SOLUÇÃO Engenheiros d ão os ajustes finais nas câmaras de refrigeração. No detalhe, a entrada da arca na montanha de Svalbard

O futuro a Deus pertence. Nisso acreditam os religiosos e acreditava também o bom Noé, personagem bíblico que, segundo a tradição do Antigo Testamento, construiu uma enorme arca e nela preservou do dilúvio casais de animais de diversas espécies. Teria sido assim que a humanidade e os bichos conseguiram seguir a sua jornada. Uma eternidade de catástrofes naturais depois, também agora um grupo de cientistas acredita que o futuro do planeta não pertence exclusivamente ao homem – só que, dessa vez, a ameaça vem sobretudo dos bilhões de asteróides que nos cercam e podem se espatifar contra a Terra. Pois bem, os pesquisadores acham que é hora de construir uma nova arca. Mas nada de animais. No lugar deles, para que o homem sobreviva a derradeiras tragédias, é necessário armazenar cerca de três milhões das mais diversificadas sementes. Ouçamos o que diz Cary Fowler, diretor da Global Crop Diversity, empresa norueguesa responsável pela parte científica e tecnológica do projeto da nova arca: “O futuro, à incerteza pertence.” Segundo ele, caso ocorra a destruição, as poucas pessoas que sobreviverem só irão dar continuidade à espécie se tiverem o básico para a vida – um pouco de ar, água e alimentação.

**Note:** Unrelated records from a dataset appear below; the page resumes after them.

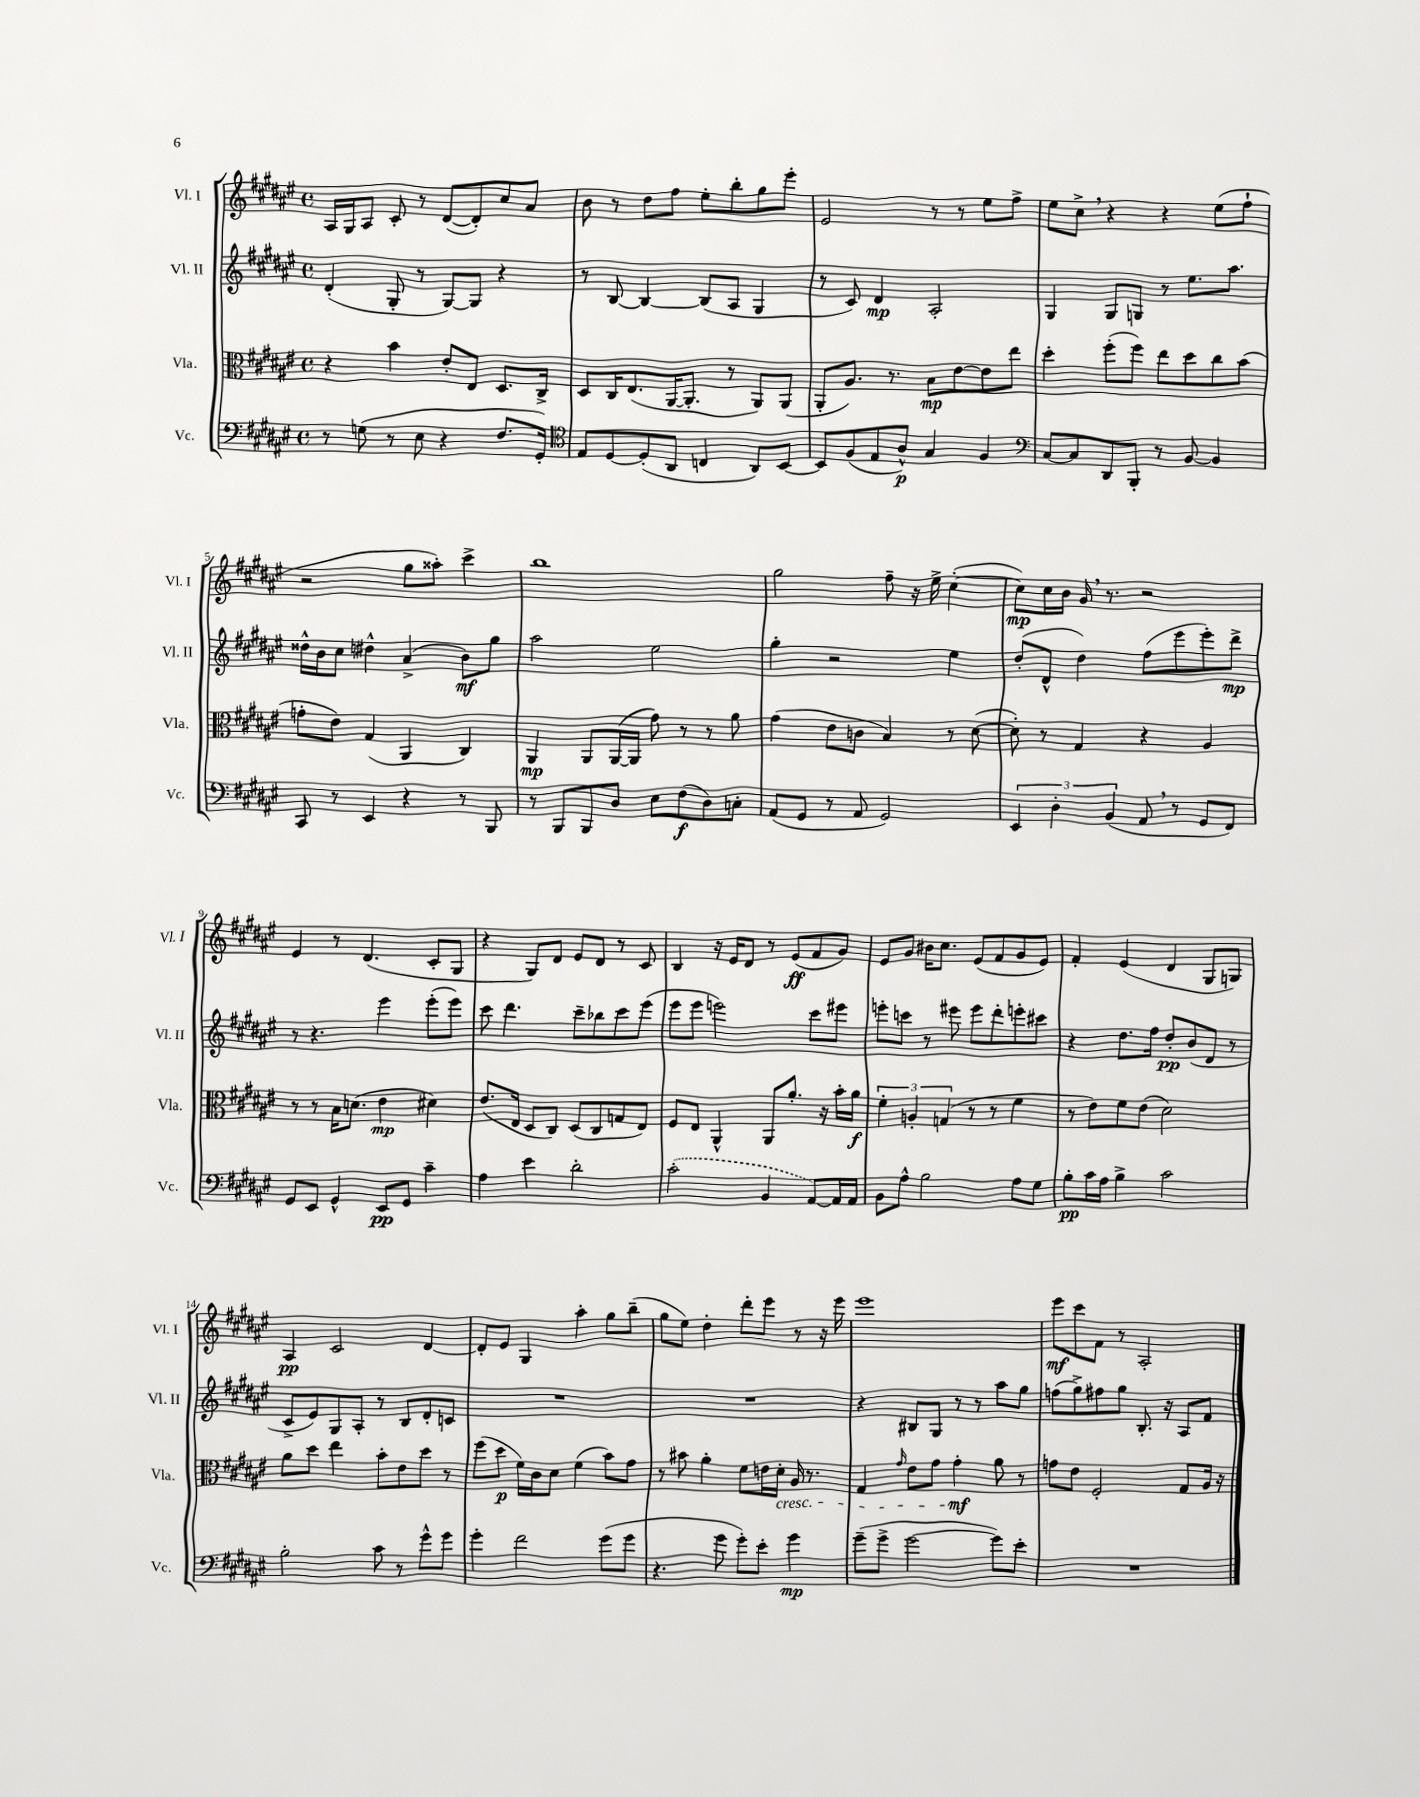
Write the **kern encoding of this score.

**kern	**kern	**kern	**kern
*staff4	*staff3	*staff2	*staff1
*clefF4	*clefC3	*clefG2	*clefG2
*k[f#c#g#d#a#e#]	*k[f#c#g#d#a#e#]	*k[f#c#g#d#a#e#]	*k[f#c#g#d#a#e#]
*M4/4	*M4/4	*M4/4	*M4/4
*met(c)	*met(c)	*met(c)	*met(c)
8r	4r	(4d#'	16A#
.	.	.	16G#
(8G	.	.	8A#
8r	4b	8G#'	8c#'
8E#	.	8r	8r
4r	8e#'	[8G#)	([8d#
.	8E#	8G#]	8d#'])
8.F#	8.D#	4r	8cc#
.	.	.	8a#
16GG#')	16C#^	.	.
=	=	=	=
*clefC4	*	*	*
8E#	8D#	8r	8b
[8D#	16C#	[8B	8r
.	(8.E#	.	.
(8D#']	.	4B_	8dd#
8AA#	[16AA#	.	8ff#
.	8.AA#']	.	.
4C	.	(8B]	8ee#'
.	8r	8A#	8bb'
8AA#)	8AA#)	4G#	8gg#
[8BB	(8AA#	.	8eee#'
=	=	=	=
8BB]	8AA#'	8r	2e#
(8F#	8.A#)	8c#)	.
8E#	.	4d#	.
.	8.r	.	.
8A#^^)	.	.	.
4G#	8B	2A#'	8r
.	[8e#	.	8r
4F#	8e#]	.	8ee#
.	8ee#	.	8ff#^
=	=	=	=
*clefF4	*	*	*
[8C#	4dd#'	4G#	8ee#
8C#]	.	.	8cc#^
8DD#	(8ff#'	8G#	4r
8BBB'	8ff#)	8G	.
8r	8ee#	8r	4r
[8BB	8dd#	8.ee#	.
4BB]	8cc#	.	(8ee#
.	.	8.aa#	.
.	(8b	.	8ff#`
=	=	=	=
8CC#	8g'	16dd##^^	2r
.	.	16b	.
8r	8e#)	8cc#	.
4EE#	(4G#	4dd#^^	.
4r	4AA#	(4a#^	8gg#
.	.	.	8aa##')
8r	4C#)	8b)	4ccc#^
8BBB	.	8gg#	.
=	=	=	=
8r	4AA#	2aa#	1bb
8BBB	.	.	.
8BBB	8AA#	.	.
8D#	([16AA#	.	.
.	16AA#]	.	.
8E#	8g#)	2ee#	.
(8F#	8r	.	.
8D#)	8r	.	.
8C'	8a#	.	.
=	=	=	=
(8AA#	(4g#	4gg#'	2gg#
8GG#	.	.	.
8r	8e#	2r	.
8AA#	8c	.	.
2GG#)	4B)	.	8ff#~
.	.	.	16r
.	.	.	16ee#^
.	8r	4ee#	([4cc#'
.	([8d#	.	.
=	=	=	=
6EE#	8d#'])	(8dd#'	8cc#])
.	8r	8d#^^	16cc#
6D#'	.	.	.
.	.	.	16b
.	4G#	4dd#)	16g#
.	.	.	8.r
(6BB	.	.	.
8AA#	4r	(8ff#	2r
8r	.	8eee#	.
8GG#	4A#	8eee#')	.
8FF#)	.	8ddd#^	.
=	=	=	=
8GG#	8r	8r	4e#
8EE#	8r	4.r	.
4GG#^^	16B	.	8r
.	(8.d	.	.
.	.	.	(4.d#
8EE#	4e#	4eee#	.
8GG#	.	.	.
4c#~	4d#)	(8eee#'	8c#'
.	.	8eee#)	8G#
=	=	=	=
4A#	(8.e#	8ccc#	4r
.	.	4.ddd#	.
.	16E#	.	.
4e#	8D#	.	8G#)
.	8C#)	.	8d#
2d#'	(8D#	8ccc#~	8e#
.	8C#	8bb-	8d#
.	8G	8ccc#	8r
.	8E#)	(8eee#	8c#
=	=	=	=
(2c#'	8F#	8eee#	4B
.	8E#	8eee#	.
.	4AA#^^	2eee)	16r
.	.	.	16e#
.	.	.	8d#
4BB	8AA#	.	8r
.	8.a#'	.	(8e#
[8AA#)	.	8ccc#	8f#
.	16r	.	.
16AA#]	16b'	8eee#	8g#)
16AA#	16a#	.	.
=	=	=	=
8BB	6f#'	8eee'	8e#
8A#^^	.	8ccc	8g#
.	6A'	.	.
2B	.	8r	16b#
.	.	.	8.cc#
.	(6G	.	.
.	.	8eee#	.
.	8r	8eee#	(8e#
.	8r	8ddd#'	8f#
8A#	4f#	8eee'	8g#
8G#	.	8ccc#	8e#)
=	=	=	=
8B'	8r	4r	4f#'
16c#	8e#)	.	.
16A#	.	.	.
4B^	8f#	8.dd#	(4e#
.	(8e#	.	.
.	.	16ff#	.
2c#	2d#)	8dd#'	4d#
.	.	(8b	.
.	.	8d#	8G#
.	.	8r	8G)
=	=	=	=
2B'	8a#	8c#^	4A#
.	8dd#	8e#)	.
.	4ee#	8G#	2c#
.	.	8A#'	.
8c#	8b'	8r	.
8r	8e#	8B	.
8g#^^	8dd#	8d#'	[4d#
8g#	8r	8c	.
=	=	=	=
4g#'	(8ff#	1r	8d#']
.	8dd#	.	8e#
2f#	16f#)	.	4G#
.	16c#	.	.
.	8d#	.	.
.	(4f#	.	4aa#'
(8g#	8b)	.	8gg#
8g#	8g#	.	(8bb~
=	=	=	=
4.r	8r	1r	8gg#
.	8b#	.	8ee#)
.	4a#'	.	4dd#'
8g#	.	.	.
8g#')	8f#	.	8ddd#'
8e#'	16e	.	8eee#
.	16d#'	.	.
4g#	16A#	.	8r
.	8.r	.	.
.	.	.	16r
.	.	.	16eee#
=	=	=	=
(8g#~	4G#	4r	1eee#
8g#^	.	.	.
.	16qqg#	.	.
[2g#	8e#	8B#	.
.	8g#	8G#	.
.	4g#'	8r	.
.	.	8r	.
8g#])	8a#	8aa#	.
8e#'	8r	8gg#	.
=	=	=	=
1r	8g	(8ff	8eee#
.	8e#	8gg#^)	8ccc#
.	2F#'	8ff#	8f#
.	.	8gg#	8r
.	.	8.B'	2A#'
.	.	16r	.
.	8G#	8A#	.
.	16A#	8f#	.
.	16r	.	.
==	==	==	==
*-	*-	*-	*-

A arca projetada pela equipe de Cary Fowler é um sofisticado armazém tecnológico construído nas entranhas de uma montanha no Ártico. O prédio de concreto é protegido por muros, portas de aço e detectores de movimentos. Ursos polares passeiam por seus arredores, tornando o local um dos mais impenetráveis do mundo. É curioso imaginar que tudo aquilo que plantamos e cultivamos até hoje caiba no espaço de 800 metros quadrados. Mas não importa. Será a partir desse armazém no arquipélago norueguês de Svalbard, pensado para resistir durante milhares de anos, que a humanidade tocará para a frente a sua história. Assim como as suas dimensões, também o custo desse depósito é relativamente pequeno: US$ 3 milhões. A iniciativa foi do governo da Noruega e teve apoio de bancos públicos e privados e da Organização das Nações Unidas para a Agricultura e a Alimentação (FAO). O instituto brasileiro Cenargen (Centro Nacional de Recursos Genéticos da Embrapa), mundialmente reconhecido pelo seu rigor nas pesquisas, também foi convidado a integrar o grupo de cientistas que cuidam do projeto. Não é para menos: a Empresa Brasileira de Pesquisas Agropecuárias (Embrapa) montou recentemente uma supergeladeira de 100 metros quadrados para guardar três mil mudas de legumes e dez mil sementes de frutas e verduras. “Se acontecer um desastre ambiental que leve à escassez desses alimentos, podemos recuperá-los em laboratório e introduzi-los novamente em campo”, diz Leonardo Boiteaux, pesquisador da Embrapa.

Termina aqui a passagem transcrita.